§ **DOCUMENT TEXT**:
Youth push for hawker culture to get Unesco listing

Several go all out with travelling exhibition to get public support for nomination

Minister for Culture, Community and Youth Grace Fu having a local breakfast with (from left) Temasek Polytechnic students Vivian Zhu and Keisia Lim-Urquhart, Ngee Ann Polytechnic student Poh Huan Rong and Ngee Ann Polytechnic lecturer Pauline Ooi at
Minister for Culture, Community and Youth Grace Fu having a local breakfast with (from left) Temasek Polytechnic students Vivian Zhu and Keisia Lim-Urquhart, Ngee Ann Polytechnic student Poh Huan Rong and Ngee Ann Polytechnic lecturer Pauline Ooi at Yuhua Village Market and Food Centre in Jurong East. They also gave out pamphlets encouraging people to pledge their support to uphold Singapore's hawker culture by scanning a QR code. ST PHOTO: JASMINE CHOONG
Minister for Culture, Community and Youth Grace Fu having a local breakfast with (from left) Temasek Polytechnic students Vivian Zhu and Keisia Lim-Urquhart, Ngee Ann Polytechnic student Poh Huan Rong and Ngee Ann Polytechnic lecturer Pauline Ooi at
Minister for Culture, Community and Youth Grace Fu having a local breakfast with Temasek Polytechnic students Vivian Zhu and Keisia Lim-Urquhart, Ngee Ann Polytechnic student Poh Huan Rong and Ngee Ann Polytechnic lecturer Pauline Ooi at Yuhua Village Market and Food Centre in Jurong East. They also gave out pamphlets (above) encouraging people to pledge their support to uphold Singapore's hawker culture by scanning a QR code. ST PHOTO: JASMINE CHOONG

As Singapore prepares to nominate its hawker culture for inscription into Unesco's Representative List of the Intangible Cultural Heritage of Humanity, some young Singaporeans have stepped up to lend their support to the bid.

§ **STUDY QUESTIONS**:
1/ Copy the passage of the hawker culture article that begins at "As Singapore prepares" and stops after "to the bid.", switching "young Singaporeans" to "young people".
2/ According to the hawker culture article, where did Grace Fu have a local breakfast with the polytechnic students and lecturer?

§ **DATA FOR ANALYSIS**:

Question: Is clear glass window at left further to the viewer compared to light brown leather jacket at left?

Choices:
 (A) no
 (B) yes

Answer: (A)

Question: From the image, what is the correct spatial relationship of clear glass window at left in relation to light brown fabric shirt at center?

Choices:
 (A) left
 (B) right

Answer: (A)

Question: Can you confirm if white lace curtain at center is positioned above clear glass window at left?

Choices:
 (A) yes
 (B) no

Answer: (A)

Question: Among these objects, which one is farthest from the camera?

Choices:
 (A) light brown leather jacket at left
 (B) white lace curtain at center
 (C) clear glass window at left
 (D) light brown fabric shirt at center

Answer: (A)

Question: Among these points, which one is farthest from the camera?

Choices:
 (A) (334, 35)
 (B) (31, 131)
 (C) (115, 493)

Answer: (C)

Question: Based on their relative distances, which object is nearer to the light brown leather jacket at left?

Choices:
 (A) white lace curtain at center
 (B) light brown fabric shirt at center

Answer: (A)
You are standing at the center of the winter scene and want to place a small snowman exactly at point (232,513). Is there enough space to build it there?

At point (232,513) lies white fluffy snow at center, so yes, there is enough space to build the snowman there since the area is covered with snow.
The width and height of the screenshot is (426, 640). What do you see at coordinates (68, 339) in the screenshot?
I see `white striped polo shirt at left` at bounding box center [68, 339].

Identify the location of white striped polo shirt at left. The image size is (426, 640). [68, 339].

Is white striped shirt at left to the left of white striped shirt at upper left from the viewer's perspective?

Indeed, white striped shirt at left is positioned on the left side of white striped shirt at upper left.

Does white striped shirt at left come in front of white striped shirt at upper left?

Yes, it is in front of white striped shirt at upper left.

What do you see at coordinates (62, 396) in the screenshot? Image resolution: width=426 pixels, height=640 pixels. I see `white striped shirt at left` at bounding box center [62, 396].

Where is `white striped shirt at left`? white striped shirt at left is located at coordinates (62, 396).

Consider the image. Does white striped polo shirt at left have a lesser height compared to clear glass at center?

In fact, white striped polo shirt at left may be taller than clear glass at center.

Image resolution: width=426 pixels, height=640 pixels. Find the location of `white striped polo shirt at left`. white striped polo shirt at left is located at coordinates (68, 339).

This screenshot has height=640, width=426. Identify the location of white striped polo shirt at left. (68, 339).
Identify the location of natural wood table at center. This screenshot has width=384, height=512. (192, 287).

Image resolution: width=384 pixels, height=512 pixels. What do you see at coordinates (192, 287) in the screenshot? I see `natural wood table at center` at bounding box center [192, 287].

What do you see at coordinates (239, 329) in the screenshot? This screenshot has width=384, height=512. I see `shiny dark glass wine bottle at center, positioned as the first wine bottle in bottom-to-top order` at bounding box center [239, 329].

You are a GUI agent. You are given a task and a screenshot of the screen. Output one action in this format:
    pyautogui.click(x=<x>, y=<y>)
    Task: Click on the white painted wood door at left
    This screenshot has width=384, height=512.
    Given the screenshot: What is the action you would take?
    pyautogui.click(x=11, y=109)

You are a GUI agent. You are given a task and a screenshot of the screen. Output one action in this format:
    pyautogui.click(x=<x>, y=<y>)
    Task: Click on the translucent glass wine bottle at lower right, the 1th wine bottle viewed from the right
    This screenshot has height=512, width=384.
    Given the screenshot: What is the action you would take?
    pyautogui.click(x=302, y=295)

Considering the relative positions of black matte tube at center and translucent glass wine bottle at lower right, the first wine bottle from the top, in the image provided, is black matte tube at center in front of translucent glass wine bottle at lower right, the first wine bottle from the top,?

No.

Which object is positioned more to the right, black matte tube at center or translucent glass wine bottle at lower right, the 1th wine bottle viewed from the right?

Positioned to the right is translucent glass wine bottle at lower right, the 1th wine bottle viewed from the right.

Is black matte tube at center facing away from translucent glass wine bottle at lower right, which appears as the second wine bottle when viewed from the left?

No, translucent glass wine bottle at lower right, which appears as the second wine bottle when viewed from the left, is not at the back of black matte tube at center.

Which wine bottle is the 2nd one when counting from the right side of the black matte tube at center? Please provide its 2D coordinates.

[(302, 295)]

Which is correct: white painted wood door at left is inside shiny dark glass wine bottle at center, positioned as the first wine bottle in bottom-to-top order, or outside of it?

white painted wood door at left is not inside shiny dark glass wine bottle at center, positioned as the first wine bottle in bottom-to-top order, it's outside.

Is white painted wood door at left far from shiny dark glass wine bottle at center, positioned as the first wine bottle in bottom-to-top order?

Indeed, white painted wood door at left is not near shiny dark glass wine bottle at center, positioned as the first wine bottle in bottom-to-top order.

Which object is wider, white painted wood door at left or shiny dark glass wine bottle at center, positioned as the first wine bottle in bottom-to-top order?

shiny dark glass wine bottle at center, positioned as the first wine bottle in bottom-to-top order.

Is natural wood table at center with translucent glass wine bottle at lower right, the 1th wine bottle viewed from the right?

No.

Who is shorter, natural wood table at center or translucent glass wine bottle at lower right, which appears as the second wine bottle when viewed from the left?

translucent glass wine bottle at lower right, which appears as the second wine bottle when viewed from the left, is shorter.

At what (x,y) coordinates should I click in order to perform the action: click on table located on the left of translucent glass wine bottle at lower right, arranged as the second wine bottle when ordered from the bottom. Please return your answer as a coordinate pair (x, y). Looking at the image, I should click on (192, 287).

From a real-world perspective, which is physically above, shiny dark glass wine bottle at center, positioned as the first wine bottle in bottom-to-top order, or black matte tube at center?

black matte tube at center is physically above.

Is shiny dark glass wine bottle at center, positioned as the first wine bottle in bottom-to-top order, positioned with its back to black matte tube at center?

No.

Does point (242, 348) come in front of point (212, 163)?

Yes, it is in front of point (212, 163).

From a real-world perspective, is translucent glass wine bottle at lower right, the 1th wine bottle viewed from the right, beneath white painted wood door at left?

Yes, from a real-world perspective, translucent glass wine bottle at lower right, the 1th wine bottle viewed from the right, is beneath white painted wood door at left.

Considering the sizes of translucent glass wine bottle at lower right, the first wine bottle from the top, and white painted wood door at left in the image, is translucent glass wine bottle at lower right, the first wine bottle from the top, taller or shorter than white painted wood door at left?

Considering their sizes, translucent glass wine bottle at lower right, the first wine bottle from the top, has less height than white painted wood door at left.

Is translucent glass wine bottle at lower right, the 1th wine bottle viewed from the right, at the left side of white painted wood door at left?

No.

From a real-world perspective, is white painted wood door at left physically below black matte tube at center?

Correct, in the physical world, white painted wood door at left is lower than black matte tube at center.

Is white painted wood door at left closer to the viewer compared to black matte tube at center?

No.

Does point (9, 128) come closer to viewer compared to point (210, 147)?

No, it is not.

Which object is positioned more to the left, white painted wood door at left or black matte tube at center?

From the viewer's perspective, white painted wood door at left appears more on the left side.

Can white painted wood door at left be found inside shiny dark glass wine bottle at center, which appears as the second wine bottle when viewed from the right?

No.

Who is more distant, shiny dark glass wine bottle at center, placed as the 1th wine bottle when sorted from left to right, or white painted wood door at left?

§ **ANSWERS FOR THE TASKS**:
1/
As Singapore prepares to nominate its hawker culture for inscription into Unesco's Representative List of the Intangible Cultural Heritage of Humanity, some young people have stepped up to lend their support to the bid.

2/ At Yuhua Village Market and Food Centre in Jurong East.